=== Exercise description ===
Copy out the entries below exactly as they stand, but only from the line containing "# Recommendation System" through the line containing "3. Arquivo -> Salvar uma cópia no Drive".

(Document images with source code)

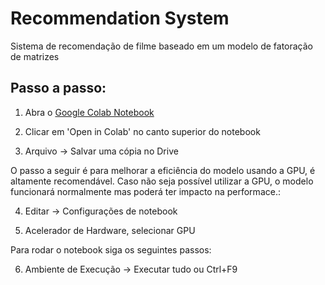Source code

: # Recommendation System
Sistema de recomendação de filme baseado em um modelo de fatoração de matrizes

## Passo a passo:

1. Abra o [Google Colab Notebook](https://colab.research.google.com/github/pedrosena138/recommendation-system/blob/main/Movie_Recommendation_System.ipynb)

2. Clicar em 'Open in Colab' no canto superior do notebook

3. Arquivo -> Salvar uma cópia no Drive

O passo  a seguir é para melhorar a eficiência do modelo usando a GPU, é altamente recomendável. Caso não seja possível utilizar a GPU, o modelo funcionará normalmente mas poderá ter impacto na performace.:

4. Editar -> Configurações de notebook

5. Acelerador de Hardware, selecionar GPU

Para rodar o notebook siga os seguintes passos:

6. Ambiente de Execução -> Executar tudo ou Ctrl+F9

=== Result of the exercise ===
: # Recommendation System
Sistema de recomendação de filme baseado em um modelo de fatoração de matrizes

## Passo a passo:

1. Abra o [Google Colab Notebook](https://colab.research.google.com/github/pedrosena138/recommendation-system/blob/main/Movie_Recommendation_System.ipynb)

2. Clicar em 'Open in Colab' no canto superior do notebook

3. Arquivo -> Salvar uma cópia no Drive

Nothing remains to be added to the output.